Similarly, there may be claims for a failure to adequately protect products or stock stored or grazed on behalf of a third party.
“We expect to see these weather-related third-party claims increasing as time goes on. We anticipate that they may raise a variety of coverage and defence issues in the general liability space,” the update says.
“One central issue that is likely to arise is the perennial question of whether property damage has been suffered.”
The update says the Auckland floods and cyclone Gabrielle disaster are likely to lead to claims against brokers too.
“We expect to continue to see a flow of claims against insurance brokers arising out of the Auckland floods and cyclone Gabrielle,” the update says.
“Given the wider area damage from the recent natural disasters, many instances of under-insurance are being exposed.
“Many sum insureds have not been updated recently to factor in the increase in construction costs, and many businesses are regretting their decision not to take up additional extensions. We have already started to see some claimants seeking to take advantage of oral discussions.”
Wotton + Kearney says the annual update examines legal and claims trends, legislative and regulatory developments as well as significant recent decisions that impact the industry.
“As active market participants and close watchers of insurance trends in New Zealand and around the world, we’ve looked at the significant legal decisions over the past year and drawn on our market insights and experiences to identify the areas to watch in this space,” New Zealand Managing Partner Antony Holden said.
The directors’ and officers’ (D&O) space is an area where claims are likely to worsen as economic pressures persist. Directors have come under scrutiny based on recent legal cases involving companies that have gone into liquidation.
“Economic pressures, evident from the end of 2022, continue without relief. These are increasing the prospects of financial distress, particularly for companies involved in construction and investment,” the update says.

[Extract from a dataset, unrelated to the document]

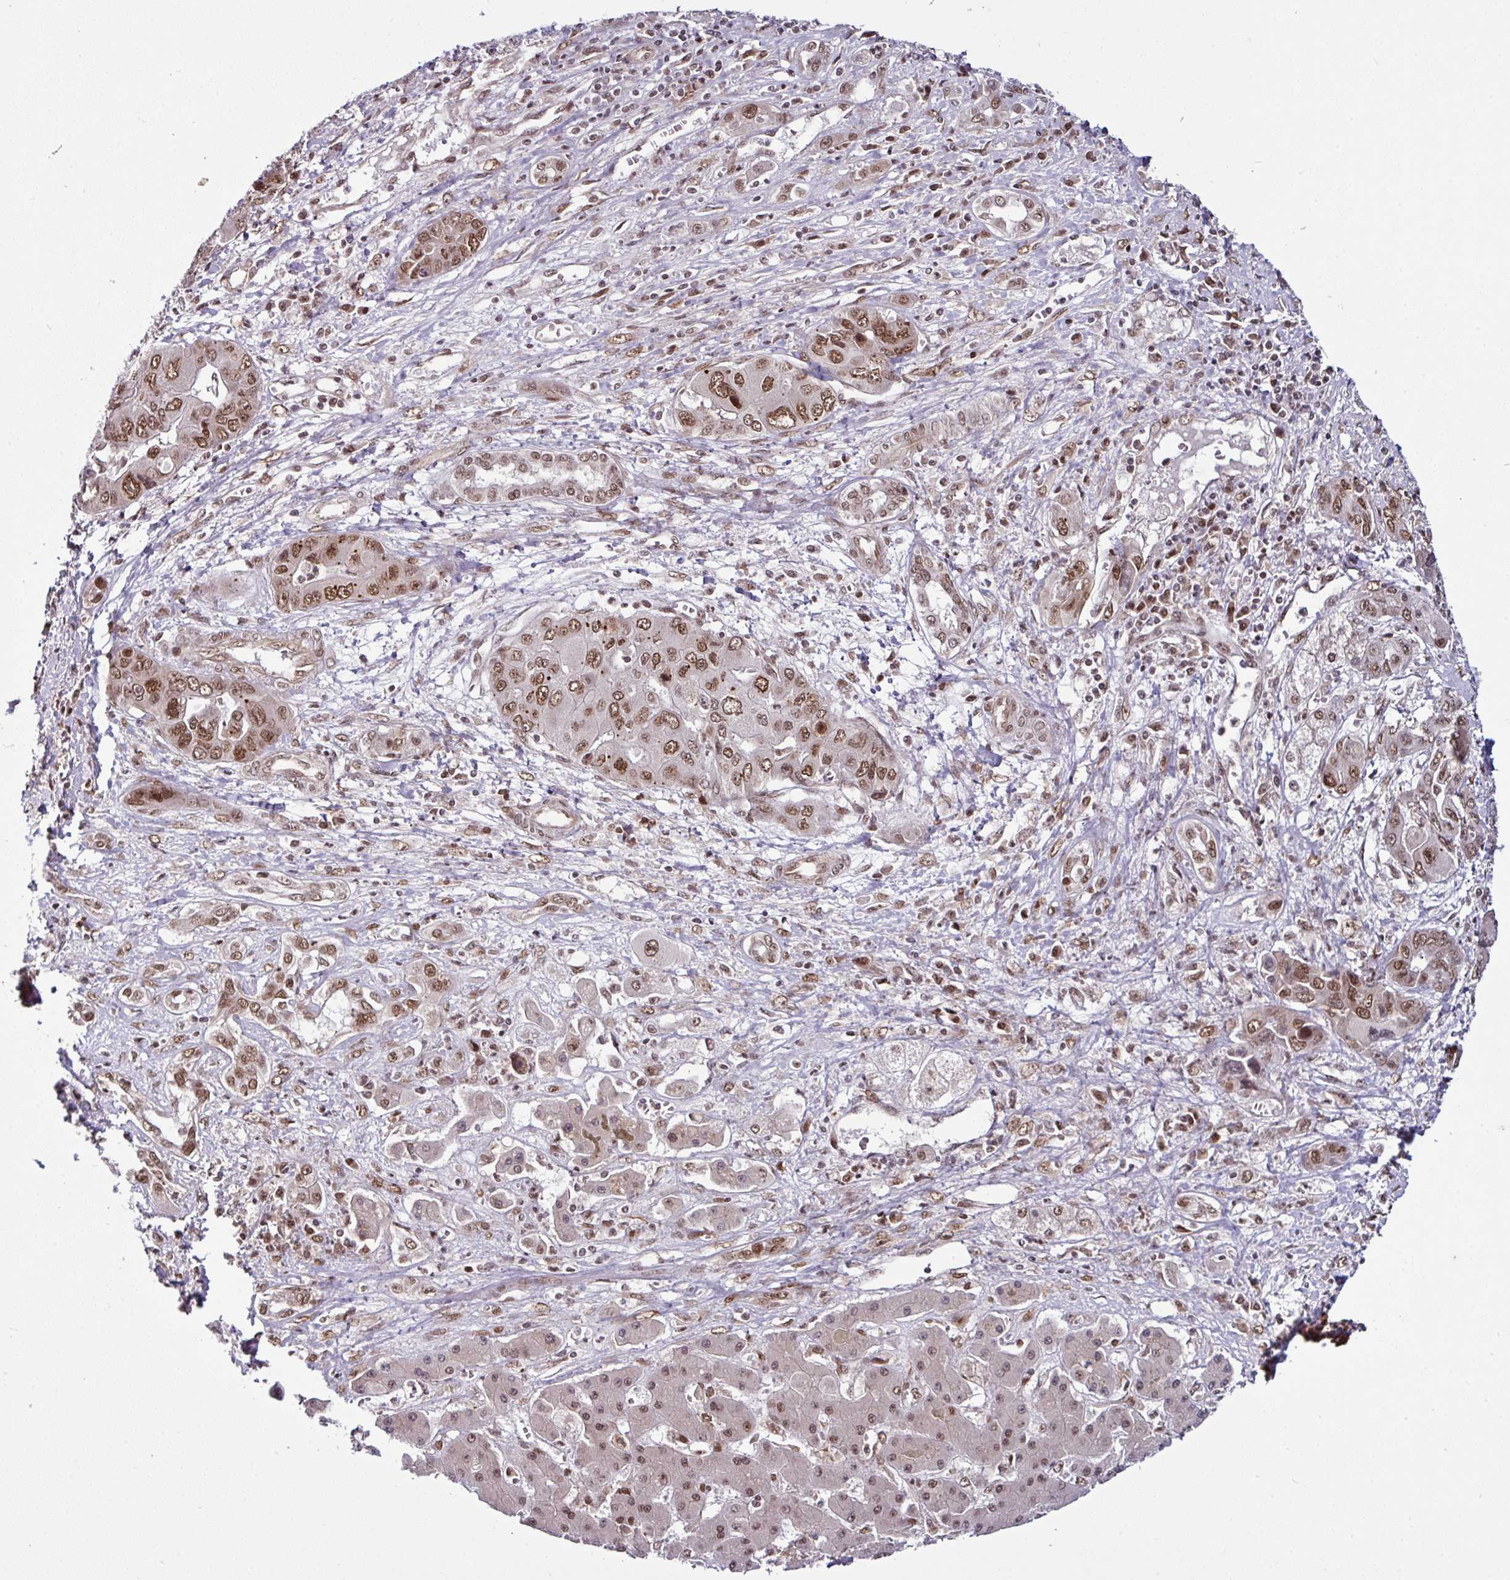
{"staining": {"intensity": "moderate", "quantity": ">75%", "location": "nuclear"}, "tissue": "liver cancer", "cell_type": "Tumor cells", "image_type": "cancer", "snomed": [{"axis": "morphology", "description": "Cholangiocarcinoma"}, {"axis": "topography", "description": "Liver"}], "caption": "A histopathology image of liver cholangiocarcinoma stained for a protein shows moderate nuclear brown staining in tumor cells.", "gene": "MORF4L2", "patient": {"sex": "male", "age": 67}}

“As a result, alleged breaches of directors’ duties during a company’s financial distress look set to continue as the primary driver of D&O claims.”
The update says the focus on directors’ duties during such distress has been “emphasised” with the highly anticipated Supreme Court ruling in Yan v Mainzeal Property and Construction Ltd.
The court was asked to consider the scope and extent of director liability when trading insolvent, including the extent to which a director might be liable for new debts incurred while a company trades insolvent.
The court found the directors of Mainzeal had breached their duties by agreeing to carry on the business in a manner that was likely to, and did, create a serious risk of substantial loss to creditors; and caused the company to incur obligations without reasonable belief that those obligations could be met when required.